O ex-piloto e campeão na Fórmula 1 em 1996, Damon Hill, expressou seu receio com a direção que a categoria está tomando, após a confirmação de Madri como sede de uma corrida a partir de 2026. O circuito de rua espanhol é mais um a se juntar a Baku, Miami, Las Vegas, Melbourne e Monaco, reforçando a presença de corridas de rua em grandes cidades no calendário da F1.

Para Hill, essa tendência se assemelha demais à Formula E, categoria elétrica que corre exclusivamente em circuitos urbanos (com exceção do ePrix do México). Ele acredita que isso pode afetar negativamente a experiência dos fãs e o próprio DNA da F1.

“Falaram das dificuldades em extrair performance consistente dos carros novos. Então esse movimento para circuitos mais curtos e sinuosos, parece ir na direção da Fórmula E, que escolheu fazer suas corridas no centro das cidades e em circuitos bem restritos”, afirmou Hill no podcast da Sky Sports F1.

O ex-piloto ressalta que, apesar do bom marketing das corridas urbanas, a essência da F1 está nos tradicionais circuitos icônicos como Spa-Francorchamps.

“Queremos variedade, e no balanço, ter um circuito perto de um grande centro urbano é bom.
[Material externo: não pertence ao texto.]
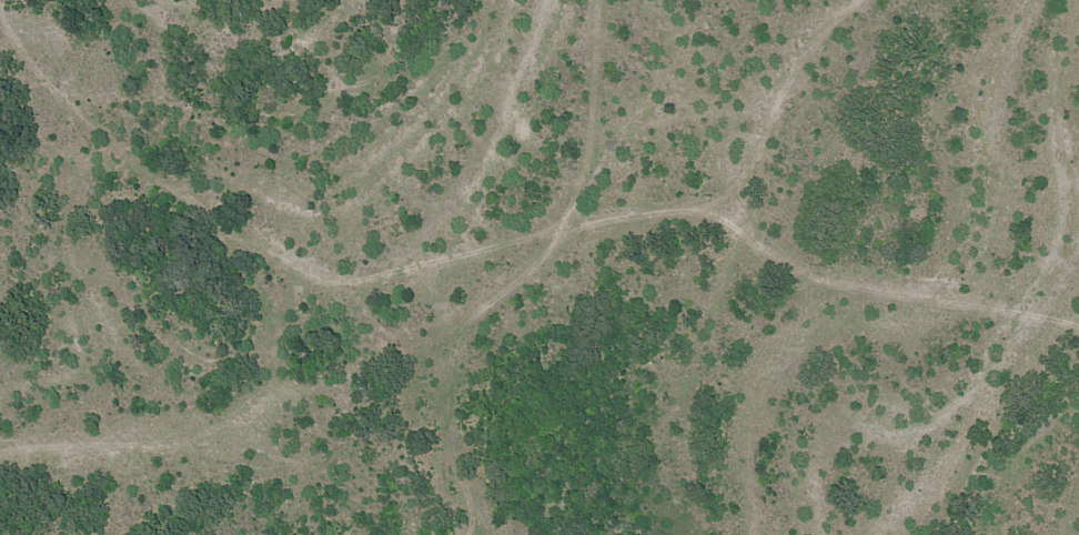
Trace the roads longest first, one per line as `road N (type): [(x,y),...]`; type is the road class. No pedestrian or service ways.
road 1 (track): [(1078,350),(985,322),(805,300),(714,245),(259,241),(134,170),(0,40)]
road 2 (track): [(0,489),(264,436),(377,371),(475,361),(637,175),(692,28),(689,0)]
road 3 (track): [(480,534),(475,361)]

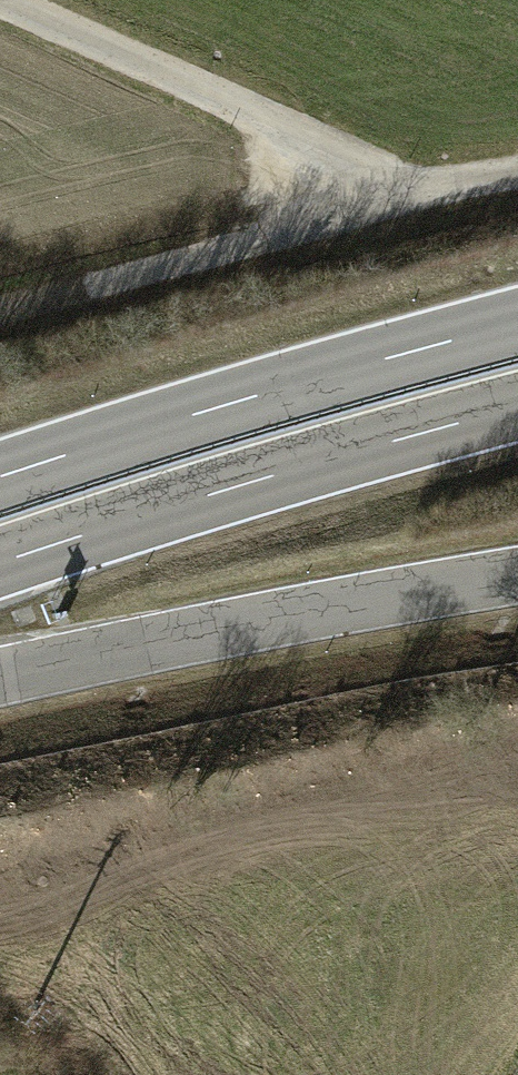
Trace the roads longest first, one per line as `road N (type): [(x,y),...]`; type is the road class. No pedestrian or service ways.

Mas também precisamos manter Spa e outros circuitos tradicionais. Spa na verdade, era um circuito de rua originalmente, e muitas corridas onde a F1 e o automobilismo começaram eram apenas estradas”, concluiu o ex-piloto, que ainda assim, gostaria da manutenção das pistas tradicionais no calendário da Fórmula 1.

A crítica de Hill reflete uma preocupação crescente entre alguns fãs, jornalistas, e alguns membros das equipes, de que a F1 está priorizando o fator comercial e o espetáculo, em detrimento de suas raízes históricas e da competitividade pura. O debate promete continuar à medida que mais circuitos urbanos ganham espaço no calendário da categoria.